Before I enrolled in Computer Science at the University of Manitoba I spent several months in Engineering in Saskatoon. It was a hellish time (my first extended time away from home) in a strange city with no friends. I did make one good friend named Hugh Baker. He was the only bright spot in an otherwise miserable situation. He was a veterinary student, a poet, and a part time drummer with the local symphony, and he had a wit second to none. I lasted from September until mid February before packing it in and returning home. Sadly, we never kept in touch. This was 1972 - years before the internet and email.
In 1981 I decided to take a road trip from Winnipeg to the west coast of Canada.
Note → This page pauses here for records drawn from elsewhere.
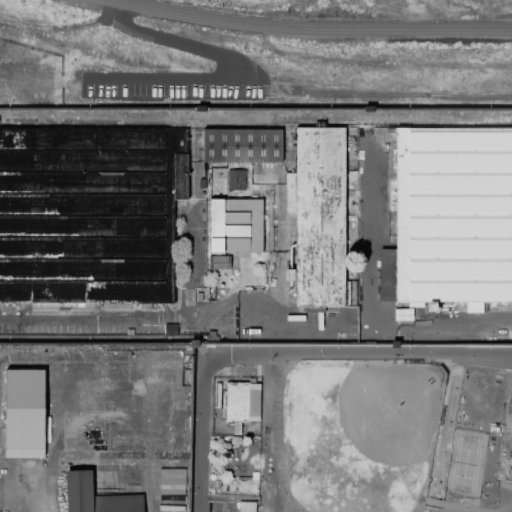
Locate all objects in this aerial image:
road: (308, 30)
building: (370, 109)
building: (351, 131)
building: (241, 145)
building: (243, 146)
building: (213, 174)
building: (235, 179)
building: (236, 180)
building: (201, 183)
building: (90, 213)
building: (317, 216)
building: (451, 216)
building: (320, 218)
building: (235, 225)
building: (236, 225)
building: (218, 262)
building: (219, 262)
building: (199, 293)
building: (170, 329)
building: (129, 332)
building: (194, 344)
building: (218, 394)
building: (241, 401)
building: (241, 406)
park: (391, 408)
building: (22, 413)
building: (23, 413)
park: (321, 449)
park: (468, 464)
building: (510, 472)
building: (256, 474)
building: (98, 495)
building: (95, 496)
building: (246, 506)
building: (246, 506)
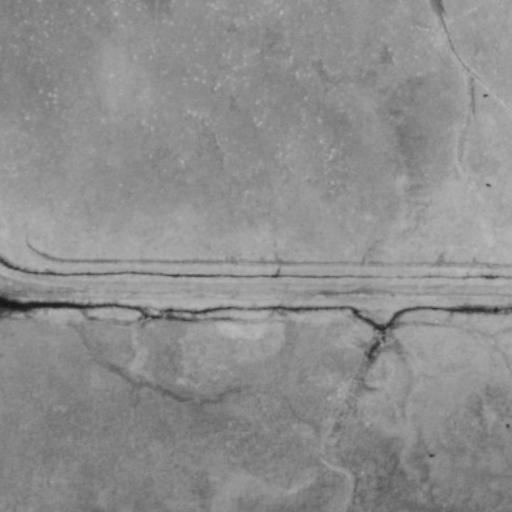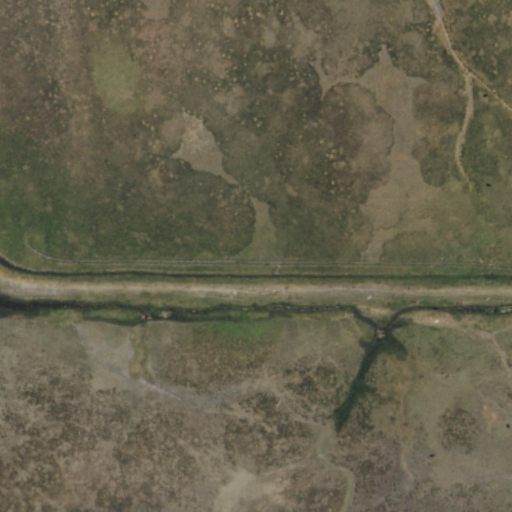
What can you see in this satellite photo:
crop: (256, 256)
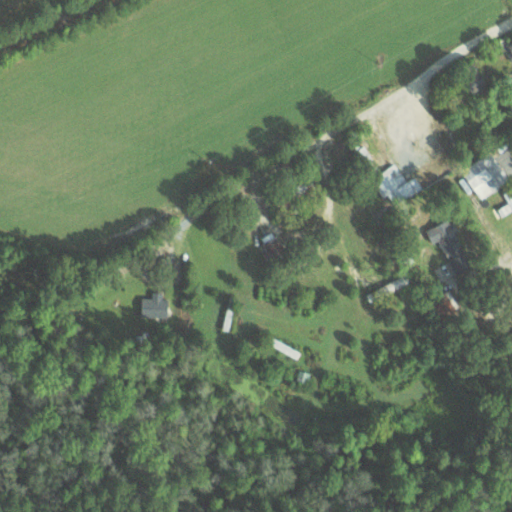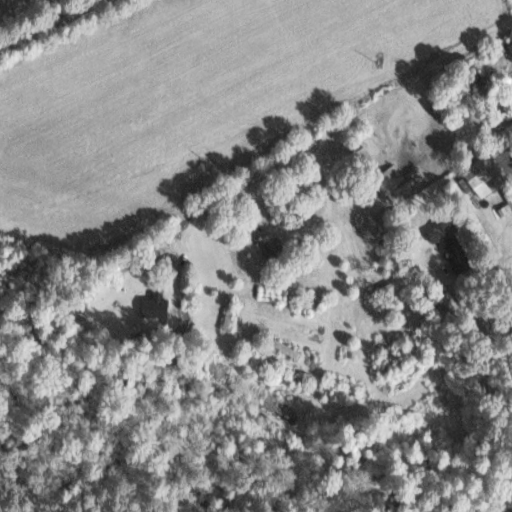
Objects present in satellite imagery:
road: (49, 24)
building: (509, 45)
road: (279, 162)
building: (484, 174)
building: (395, 184)
building: (270, 244)
building: (449, 244)
building: (443, 301)
building: (153, 304)
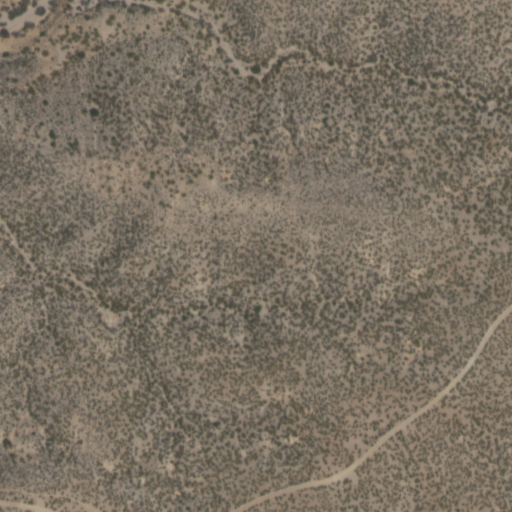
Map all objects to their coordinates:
road: (290, 487)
While passing through Saskatoon I made a stop to see if my old friend was still living there. Finding him in the phone book I called him up and, in a thickly disguised voice I said "Hugh Baker?"
He replied, "Yes. Who is this?"
I responded (still disguised), "All in good time, Hugh Baker."
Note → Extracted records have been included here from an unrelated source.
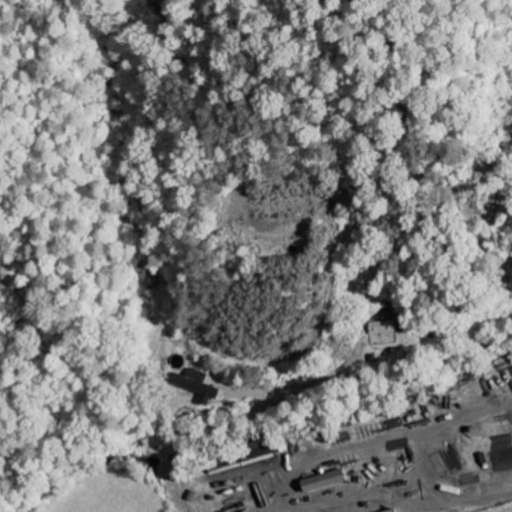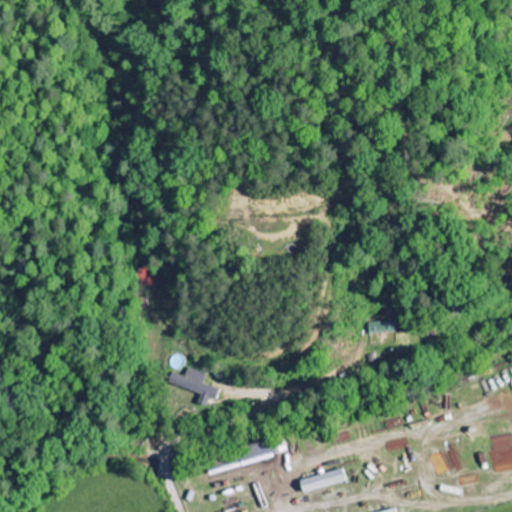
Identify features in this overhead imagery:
building: (382, 327)
building: (198, 386)
road: (262, 491)
building: (385, 510)
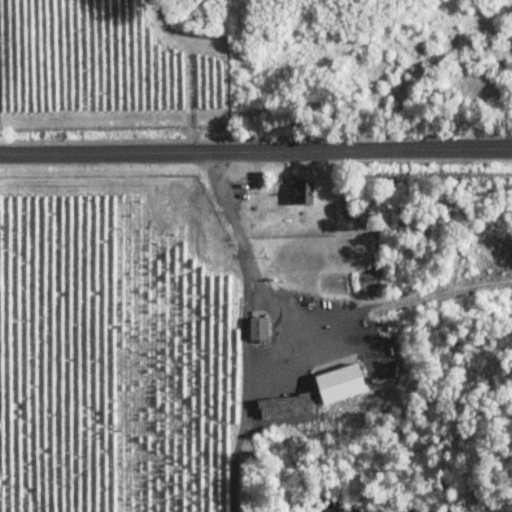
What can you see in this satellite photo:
quarry: (476, 74)
road: (256, 150)
building: (299, 191)
road: (243, 259)
building: (257, 328)
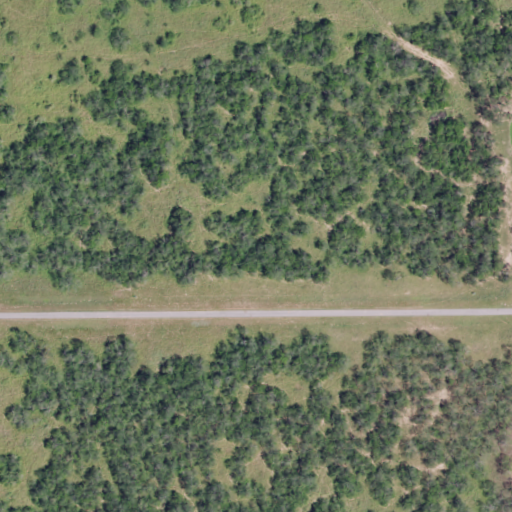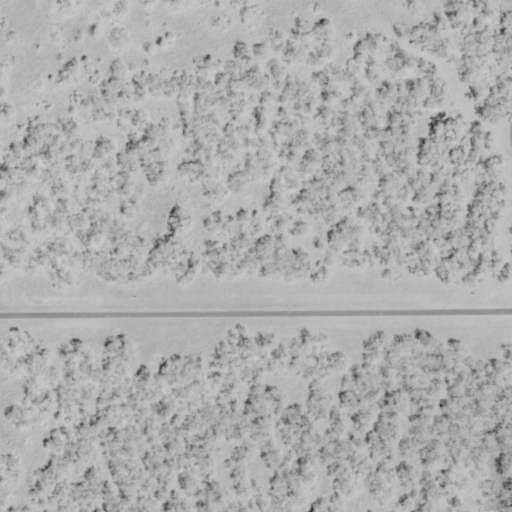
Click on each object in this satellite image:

He immediuately said "Jim!"
We got together for several hours and renewed our friendship. Eventually though I had to hit the road and resume my trek west. Upon returning home two weeks later I got engaged and somehow marriage, and then family kept me focused on the home front.
Last week at the cottage for reasons unknown to me my friend came once again to mind. Thinking it would be nice to contact him and catch up I googled "Hugh J. Baker DVM". To my shock and dismay the first thing that came up was his obituary. He had passed away less than three months before. He was the same age as me - 62. I would never have the chance to see my good friend again.
If you have a friend or loved one that you haven't talked to in a some time, assuming that there will always be time - not now, but maybe in a year or so - to get together, don't put it off. Do it now because "some day" may end up being one day too late.